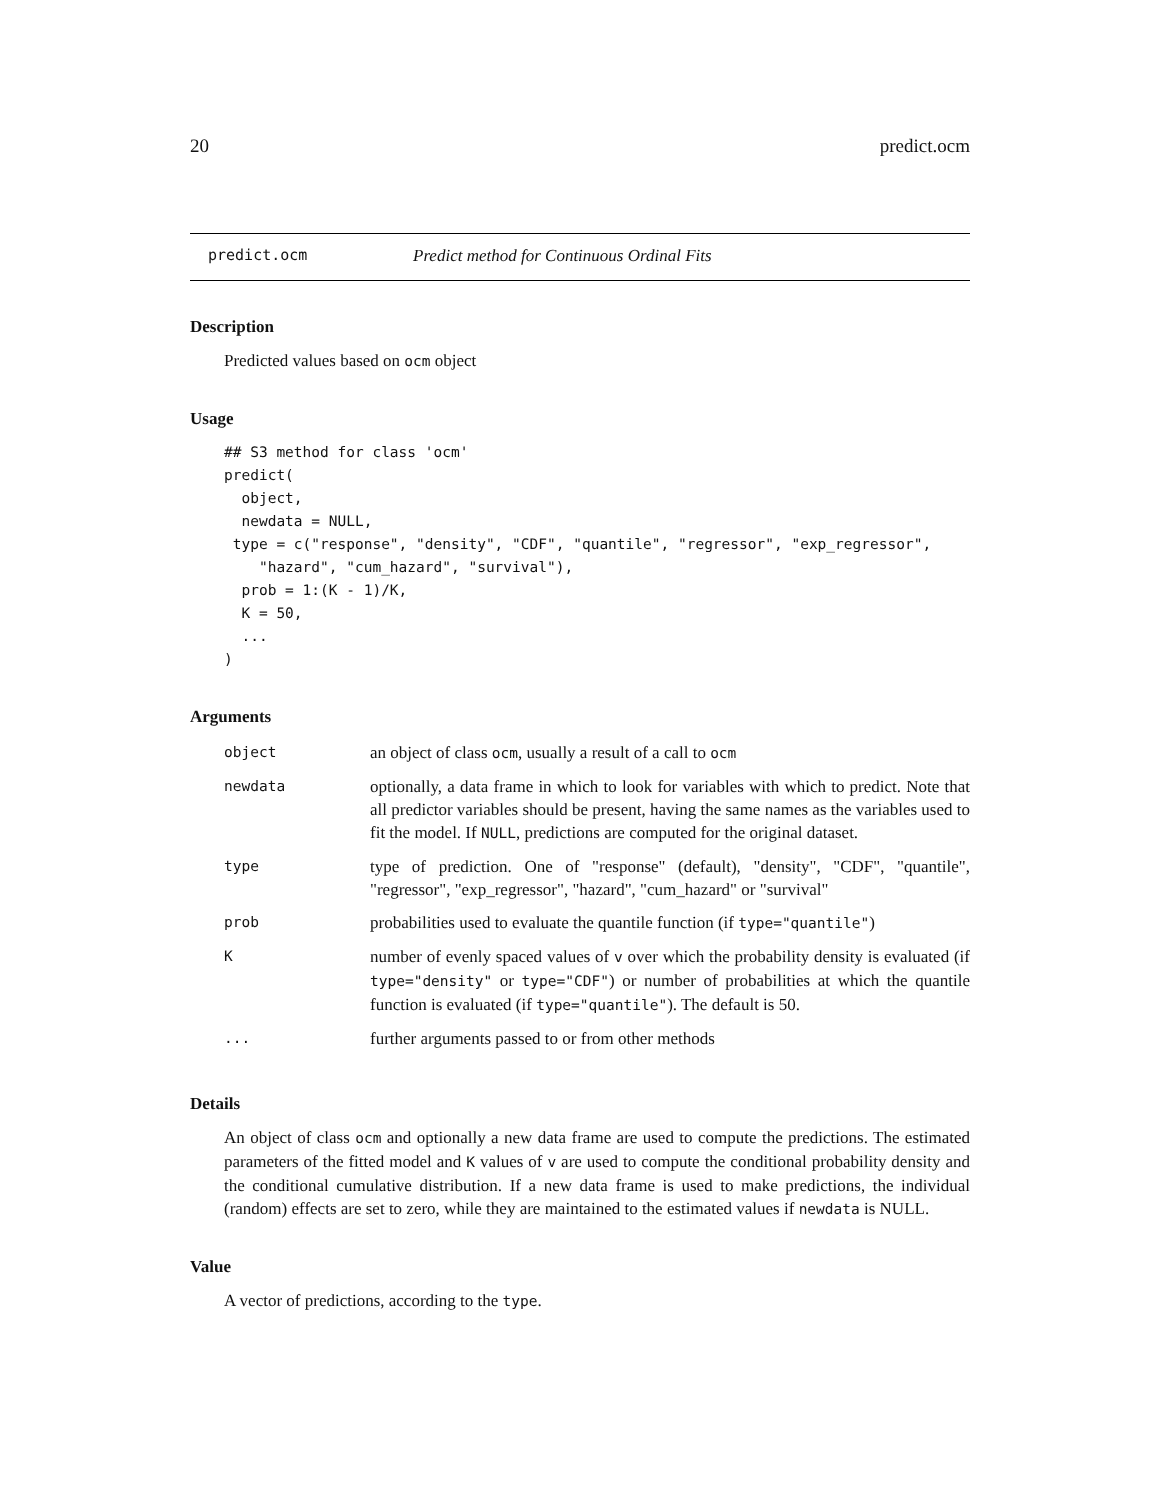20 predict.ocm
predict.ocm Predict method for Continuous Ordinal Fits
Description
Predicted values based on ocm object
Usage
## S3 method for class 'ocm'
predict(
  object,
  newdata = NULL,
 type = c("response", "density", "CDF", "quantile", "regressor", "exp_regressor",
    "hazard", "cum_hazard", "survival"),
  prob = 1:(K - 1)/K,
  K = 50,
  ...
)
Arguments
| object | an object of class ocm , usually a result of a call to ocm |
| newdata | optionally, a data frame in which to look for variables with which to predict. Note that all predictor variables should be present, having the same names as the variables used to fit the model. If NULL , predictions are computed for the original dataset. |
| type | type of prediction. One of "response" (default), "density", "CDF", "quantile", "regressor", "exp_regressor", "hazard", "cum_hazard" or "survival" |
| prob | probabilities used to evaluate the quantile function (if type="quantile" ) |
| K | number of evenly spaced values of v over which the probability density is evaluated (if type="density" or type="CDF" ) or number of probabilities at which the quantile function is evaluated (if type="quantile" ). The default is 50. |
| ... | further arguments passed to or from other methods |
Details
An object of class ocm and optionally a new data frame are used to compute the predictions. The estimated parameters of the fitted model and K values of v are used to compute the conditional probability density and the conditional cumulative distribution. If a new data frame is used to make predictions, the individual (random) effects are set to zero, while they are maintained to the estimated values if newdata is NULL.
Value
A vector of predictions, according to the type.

▬▬▬▬▬▬

WHAT IS EXPECTED>
Your reply should hold every line above exactly as written and none of the pictures.

SOLUTION FOR THIS TASK>
20 predict.ocm
predict.ocm Predict method for Continuous Ordinal Fits
Description
Predicted values based on ocm object
Usage
## S3 method for class 'ocm'
predict(
  object,
  newdata = NULL,
 type = c("response", "density", "CDF", "quantile", "regressor", "exp_regressor",
    "hazard", "cum_hazard", "survival"),
  prob = 1:(K - 1)/K,
  K = 50,
  ...
)
Arguments
| object | an object of class ocm , usually a result of a call to ocm |
| newdata | optionally, a data frame in which to look for variables with which to predict. Note that all predictor variables should be present, having the same names as the variables used to fit the model. If NULL , predictions are computed for the original dataset. |
| type | type of prediction. One of "response" (default), "density", "CDF", "quantile", "regressor", "exp_regressor", "hazard", "cum_hazard" or "survival" |
| prob | probabilities used to evaluate the quantile function (if type="quantile" ) |
| K | number of evenly spaced values of v over which the probability density is evaluated (if type="density" or type="CDF" ) or number of probabilities at which the quantile function is evaluated (if type="quantile" ). The default is 50. |
| ... | further arguments passed to or from other methods |
Details
An object of class ocm and optionally a new data frame are used to compute the predictions. The estimated parameters of the fitted model and K values of v are used to compute the conditional probability density and the conditional cumulative distribution. If a new data frame is used to make predictions, the individual (random) effects are set to zero, while they are maintained to the estimated values if newdata is NULL.
Value
A vector of predictions, according to the type.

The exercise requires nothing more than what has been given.